▸ **DATA SHOWN**
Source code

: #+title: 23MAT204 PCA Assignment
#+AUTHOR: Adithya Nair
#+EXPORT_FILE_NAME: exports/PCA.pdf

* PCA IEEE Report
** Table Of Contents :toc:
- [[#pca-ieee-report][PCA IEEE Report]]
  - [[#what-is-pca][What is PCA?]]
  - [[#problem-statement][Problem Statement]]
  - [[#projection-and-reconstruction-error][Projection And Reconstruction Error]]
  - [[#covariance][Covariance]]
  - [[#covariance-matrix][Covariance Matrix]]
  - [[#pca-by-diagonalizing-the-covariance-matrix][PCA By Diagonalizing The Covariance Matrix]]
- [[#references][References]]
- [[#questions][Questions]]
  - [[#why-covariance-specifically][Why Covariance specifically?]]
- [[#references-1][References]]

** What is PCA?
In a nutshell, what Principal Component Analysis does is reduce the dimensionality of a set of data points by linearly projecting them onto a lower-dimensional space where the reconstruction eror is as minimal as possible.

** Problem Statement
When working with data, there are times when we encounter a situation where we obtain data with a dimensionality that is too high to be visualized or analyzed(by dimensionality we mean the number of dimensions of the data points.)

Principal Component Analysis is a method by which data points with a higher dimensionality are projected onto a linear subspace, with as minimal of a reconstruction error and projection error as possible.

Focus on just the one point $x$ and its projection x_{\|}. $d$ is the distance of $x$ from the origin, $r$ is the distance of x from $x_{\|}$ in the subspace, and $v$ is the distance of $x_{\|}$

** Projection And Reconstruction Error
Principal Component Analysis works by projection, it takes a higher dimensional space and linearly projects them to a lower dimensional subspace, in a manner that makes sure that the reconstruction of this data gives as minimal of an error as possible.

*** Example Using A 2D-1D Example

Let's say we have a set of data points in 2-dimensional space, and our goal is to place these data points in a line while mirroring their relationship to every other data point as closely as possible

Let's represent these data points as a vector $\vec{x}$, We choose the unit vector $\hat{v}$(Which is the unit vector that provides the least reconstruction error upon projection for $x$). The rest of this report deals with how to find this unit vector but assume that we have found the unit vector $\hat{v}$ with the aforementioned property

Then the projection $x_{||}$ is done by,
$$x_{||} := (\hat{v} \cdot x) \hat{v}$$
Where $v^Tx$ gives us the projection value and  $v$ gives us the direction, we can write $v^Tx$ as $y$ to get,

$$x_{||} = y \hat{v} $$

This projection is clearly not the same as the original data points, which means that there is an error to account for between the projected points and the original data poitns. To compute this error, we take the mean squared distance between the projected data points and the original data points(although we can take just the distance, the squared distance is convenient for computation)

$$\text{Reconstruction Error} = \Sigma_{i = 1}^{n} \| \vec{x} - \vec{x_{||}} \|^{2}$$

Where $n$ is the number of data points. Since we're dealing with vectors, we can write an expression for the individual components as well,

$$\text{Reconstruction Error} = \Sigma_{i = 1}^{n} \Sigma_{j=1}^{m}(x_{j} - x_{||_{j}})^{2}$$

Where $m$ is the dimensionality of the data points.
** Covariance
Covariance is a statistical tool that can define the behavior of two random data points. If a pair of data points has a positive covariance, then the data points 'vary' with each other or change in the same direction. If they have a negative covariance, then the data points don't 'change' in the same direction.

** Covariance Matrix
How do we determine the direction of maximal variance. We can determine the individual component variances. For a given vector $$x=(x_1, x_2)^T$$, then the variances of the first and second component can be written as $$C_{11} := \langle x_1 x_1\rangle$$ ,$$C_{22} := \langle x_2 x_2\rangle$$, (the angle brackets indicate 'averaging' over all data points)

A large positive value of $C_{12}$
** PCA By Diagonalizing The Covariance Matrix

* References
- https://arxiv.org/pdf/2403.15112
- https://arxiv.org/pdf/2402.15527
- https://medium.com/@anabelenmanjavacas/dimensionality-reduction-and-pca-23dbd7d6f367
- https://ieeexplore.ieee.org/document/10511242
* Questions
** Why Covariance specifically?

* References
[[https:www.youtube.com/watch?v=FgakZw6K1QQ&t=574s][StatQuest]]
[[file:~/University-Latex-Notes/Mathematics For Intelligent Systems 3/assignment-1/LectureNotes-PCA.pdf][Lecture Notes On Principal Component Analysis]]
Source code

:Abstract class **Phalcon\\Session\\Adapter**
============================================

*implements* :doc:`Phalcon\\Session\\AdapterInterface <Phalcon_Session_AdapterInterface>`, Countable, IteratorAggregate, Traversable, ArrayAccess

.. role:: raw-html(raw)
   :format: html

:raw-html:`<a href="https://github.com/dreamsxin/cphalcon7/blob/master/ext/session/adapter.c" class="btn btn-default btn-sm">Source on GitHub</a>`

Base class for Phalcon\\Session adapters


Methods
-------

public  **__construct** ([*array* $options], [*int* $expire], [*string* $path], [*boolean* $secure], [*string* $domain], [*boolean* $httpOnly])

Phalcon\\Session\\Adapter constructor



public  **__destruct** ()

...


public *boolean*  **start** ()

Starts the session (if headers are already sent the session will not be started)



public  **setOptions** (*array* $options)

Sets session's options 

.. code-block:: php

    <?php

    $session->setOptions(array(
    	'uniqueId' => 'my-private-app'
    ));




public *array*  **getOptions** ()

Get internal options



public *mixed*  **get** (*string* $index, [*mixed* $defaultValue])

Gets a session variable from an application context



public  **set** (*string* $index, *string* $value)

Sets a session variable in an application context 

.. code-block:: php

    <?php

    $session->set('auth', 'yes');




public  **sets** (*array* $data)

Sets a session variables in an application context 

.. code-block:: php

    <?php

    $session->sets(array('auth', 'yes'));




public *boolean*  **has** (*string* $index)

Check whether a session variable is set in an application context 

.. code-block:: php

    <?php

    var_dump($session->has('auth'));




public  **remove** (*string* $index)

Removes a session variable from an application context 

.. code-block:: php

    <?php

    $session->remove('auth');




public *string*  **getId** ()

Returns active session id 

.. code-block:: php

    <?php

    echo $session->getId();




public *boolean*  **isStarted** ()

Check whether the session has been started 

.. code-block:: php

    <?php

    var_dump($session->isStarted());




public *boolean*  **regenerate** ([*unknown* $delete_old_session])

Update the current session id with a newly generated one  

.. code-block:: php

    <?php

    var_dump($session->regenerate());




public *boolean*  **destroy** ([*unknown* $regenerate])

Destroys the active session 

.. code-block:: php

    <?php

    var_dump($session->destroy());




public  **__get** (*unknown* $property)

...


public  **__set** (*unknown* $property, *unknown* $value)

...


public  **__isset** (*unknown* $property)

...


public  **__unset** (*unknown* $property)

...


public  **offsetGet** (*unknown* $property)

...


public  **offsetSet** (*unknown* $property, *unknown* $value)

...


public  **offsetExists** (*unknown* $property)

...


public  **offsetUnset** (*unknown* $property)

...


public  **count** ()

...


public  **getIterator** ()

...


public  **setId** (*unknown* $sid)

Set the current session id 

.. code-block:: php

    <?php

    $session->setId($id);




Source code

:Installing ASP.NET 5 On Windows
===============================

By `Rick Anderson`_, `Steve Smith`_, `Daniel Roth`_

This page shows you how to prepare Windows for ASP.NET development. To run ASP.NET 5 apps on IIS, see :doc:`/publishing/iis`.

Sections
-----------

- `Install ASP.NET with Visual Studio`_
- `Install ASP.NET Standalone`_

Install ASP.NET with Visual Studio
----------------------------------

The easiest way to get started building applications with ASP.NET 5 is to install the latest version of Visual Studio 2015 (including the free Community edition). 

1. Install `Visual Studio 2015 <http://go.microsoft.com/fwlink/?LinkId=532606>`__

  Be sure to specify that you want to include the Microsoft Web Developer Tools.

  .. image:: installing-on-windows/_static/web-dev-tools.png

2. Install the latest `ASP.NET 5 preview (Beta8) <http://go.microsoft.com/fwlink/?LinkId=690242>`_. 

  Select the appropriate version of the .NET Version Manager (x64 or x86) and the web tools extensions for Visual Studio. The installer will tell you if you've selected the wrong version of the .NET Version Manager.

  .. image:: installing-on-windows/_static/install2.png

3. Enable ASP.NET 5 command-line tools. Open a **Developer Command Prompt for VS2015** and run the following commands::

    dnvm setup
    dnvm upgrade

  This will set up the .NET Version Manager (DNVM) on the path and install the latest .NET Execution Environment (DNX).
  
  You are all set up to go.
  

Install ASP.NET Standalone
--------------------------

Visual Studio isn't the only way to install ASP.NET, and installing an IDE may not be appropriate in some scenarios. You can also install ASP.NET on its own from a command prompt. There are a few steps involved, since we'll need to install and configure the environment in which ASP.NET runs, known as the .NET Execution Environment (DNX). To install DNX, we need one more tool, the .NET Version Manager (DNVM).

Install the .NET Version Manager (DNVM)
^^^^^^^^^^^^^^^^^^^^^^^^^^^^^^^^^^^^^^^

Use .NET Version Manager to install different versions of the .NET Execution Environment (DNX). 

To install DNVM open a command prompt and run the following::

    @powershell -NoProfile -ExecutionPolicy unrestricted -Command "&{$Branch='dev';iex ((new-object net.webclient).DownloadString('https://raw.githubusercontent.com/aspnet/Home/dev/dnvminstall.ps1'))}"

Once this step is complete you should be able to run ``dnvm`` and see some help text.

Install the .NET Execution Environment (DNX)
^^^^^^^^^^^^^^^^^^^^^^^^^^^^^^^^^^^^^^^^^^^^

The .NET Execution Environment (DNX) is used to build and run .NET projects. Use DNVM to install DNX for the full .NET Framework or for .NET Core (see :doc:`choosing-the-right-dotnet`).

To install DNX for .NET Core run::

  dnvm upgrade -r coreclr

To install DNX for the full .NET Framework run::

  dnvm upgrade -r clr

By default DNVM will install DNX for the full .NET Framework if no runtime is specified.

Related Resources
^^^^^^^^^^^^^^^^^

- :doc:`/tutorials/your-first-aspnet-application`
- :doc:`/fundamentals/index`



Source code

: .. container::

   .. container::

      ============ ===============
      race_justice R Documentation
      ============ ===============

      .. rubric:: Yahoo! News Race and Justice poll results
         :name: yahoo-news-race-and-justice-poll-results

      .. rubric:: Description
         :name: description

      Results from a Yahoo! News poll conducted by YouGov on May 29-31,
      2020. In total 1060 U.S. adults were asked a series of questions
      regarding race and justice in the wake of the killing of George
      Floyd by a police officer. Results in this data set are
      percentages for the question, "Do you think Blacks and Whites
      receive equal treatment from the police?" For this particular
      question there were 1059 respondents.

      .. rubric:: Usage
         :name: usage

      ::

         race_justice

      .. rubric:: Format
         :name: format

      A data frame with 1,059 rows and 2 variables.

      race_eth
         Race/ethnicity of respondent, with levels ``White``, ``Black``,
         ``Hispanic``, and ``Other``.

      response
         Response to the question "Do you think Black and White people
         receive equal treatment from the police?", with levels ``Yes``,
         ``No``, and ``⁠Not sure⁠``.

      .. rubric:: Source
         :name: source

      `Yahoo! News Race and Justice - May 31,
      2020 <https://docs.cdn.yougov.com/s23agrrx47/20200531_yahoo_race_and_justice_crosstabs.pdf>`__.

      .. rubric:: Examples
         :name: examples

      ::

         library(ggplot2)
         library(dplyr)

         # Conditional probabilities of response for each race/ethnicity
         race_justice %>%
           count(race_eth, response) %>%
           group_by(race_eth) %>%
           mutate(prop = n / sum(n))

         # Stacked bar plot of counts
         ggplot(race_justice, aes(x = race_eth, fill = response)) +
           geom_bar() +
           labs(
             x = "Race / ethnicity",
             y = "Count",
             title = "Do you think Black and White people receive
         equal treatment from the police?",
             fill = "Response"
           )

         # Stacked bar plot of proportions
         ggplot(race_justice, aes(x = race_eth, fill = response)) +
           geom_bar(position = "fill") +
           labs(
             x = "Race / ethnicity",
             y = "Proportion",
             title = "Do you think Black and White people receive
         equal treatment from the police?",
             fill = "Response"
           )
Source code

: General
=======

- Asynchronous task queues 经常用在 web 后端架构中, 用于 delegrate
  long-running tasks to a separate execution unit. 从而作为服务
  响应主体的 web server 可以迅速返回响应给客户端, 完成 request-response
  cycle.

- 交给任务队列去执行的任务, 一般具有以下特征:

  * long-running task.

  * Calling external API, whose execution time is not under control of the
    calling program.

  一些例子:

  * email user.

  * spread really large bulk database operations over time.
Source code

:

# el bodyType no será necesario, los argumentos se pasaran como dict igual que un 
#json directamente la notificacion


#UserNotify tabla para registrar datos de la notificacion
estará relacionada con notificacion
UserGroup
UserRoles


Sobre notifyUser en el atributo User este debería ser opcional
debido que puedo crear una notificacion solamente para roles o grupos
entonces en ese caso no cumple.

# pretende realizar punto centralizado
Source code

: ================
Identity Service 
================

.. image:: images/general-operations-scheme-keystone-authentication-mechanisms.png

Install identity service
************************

▸ **ACTIVITY**
Which of the lines above contain "number"? Return them all.

▸ **RESPONSE**
When working with data, there are times when we encounter a situation where we obtain data with a dimensionality that is too high to be visualized or analyzed(by dimensionality we mean the number of dimensions of the data points.)
Where $n$ is the number of data points. Since we're dealing with vectors, we can write an expression for the individual components as well,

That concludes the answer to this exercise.